# [Passage to read]
━━━━━━━━━━

PlayStation 3 gamers got the first taste of add-on content for 2K Games' Mafia II, which landed to a warm critical reception for Sony's system, as well as the Xbox 360 and PC last week. Titled The Betrayal of Jimmy, the exclusive downloadable content was offered free to those who purchased a new copy of the game, and used-game purchasers could gain access by ponying up $10.
Now, Xbox 360 and PC gamers will also have a chance to extend their Mafia II experience, as the Jimmy's Vendetta DLC will be available on all three platforms beginning September 7. Unlike the PS3-excluisve add-on, Jimmy's Vendetta will carry a $10 (800 Microsoft points) charge, irrespective of whether gamers picked up a new or used version of Mafia II.
With wiseguy Vito playing the central role in Mafia II's storyline, Jimmy's Vendetta focuses on the titular hit man as he acts as the mob's cleaner across Empire Bay. The add-on pack includes more than 30 new quests, with Jimmy engaging in various acts of skulduggery ranging from assassinations to high-speed chases. Jimmy's Vendetta also introduces new leaderboards, whereby gamers will compete to achieve the highest scores in the aforementioned missions.
While Mafia II fans are likely to rejoice at the addition of new content for the game, UNICO National will find only more reasons to take exception. After the Italian-American heritage foundation issued a vociferous objection to Mafia II's release earlier this month, the organization has returned today to boast "one small, satisfying victory in a much longer, more sophisticated campaign within the Italian American community opposed to Mafia II."

━━━━━━━━━━

# [Records from a dataset]
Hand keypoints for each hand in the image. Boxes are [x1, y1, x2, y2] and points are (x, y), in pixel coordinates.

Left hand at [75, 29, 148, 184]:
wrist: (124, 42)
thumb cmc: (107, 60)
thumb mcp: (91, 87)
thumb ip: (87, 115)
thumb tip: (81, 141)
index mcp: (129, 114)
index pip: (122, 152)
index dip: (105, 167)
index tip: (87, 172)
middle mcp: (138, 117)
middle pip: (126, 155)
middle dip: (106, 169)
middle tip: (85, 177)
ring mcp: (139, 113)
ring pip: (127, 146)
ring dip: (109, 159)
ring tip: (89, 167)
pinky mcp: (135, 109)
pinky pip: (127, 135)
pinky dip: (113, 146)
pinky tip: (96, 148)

━━━━━━━━━━

# [Description of the task]
Pick up the Mafia II add-on article after its last sentence and keep it going.

# [Answer box]
That victory, according to UNICO president Andre DiMino, was in relation to Take-Two's Mafia II launch party, which occurred on Saturday in New York City at the 92nd Street Y's Tribeca Center. According to the organization, the event was a "dismal failure" due to low turnout.
"A sparse group of mostly young people trudged into 200 Hudson Street Saturday night," UNICO's statement reads. "No Take-Two executives were anywhere in sight, least of all Strauss Zelnick, company chairman, who had belittled opponents of the new game." DiMino went on to lambast Take-Two for its continued efforts of "demeaning and stereotyping Italian Americans," due to the organized crime element of Mafia II.
Take-Two had not responded to GameSpot's request for comment on UNICO's announcement as of press time.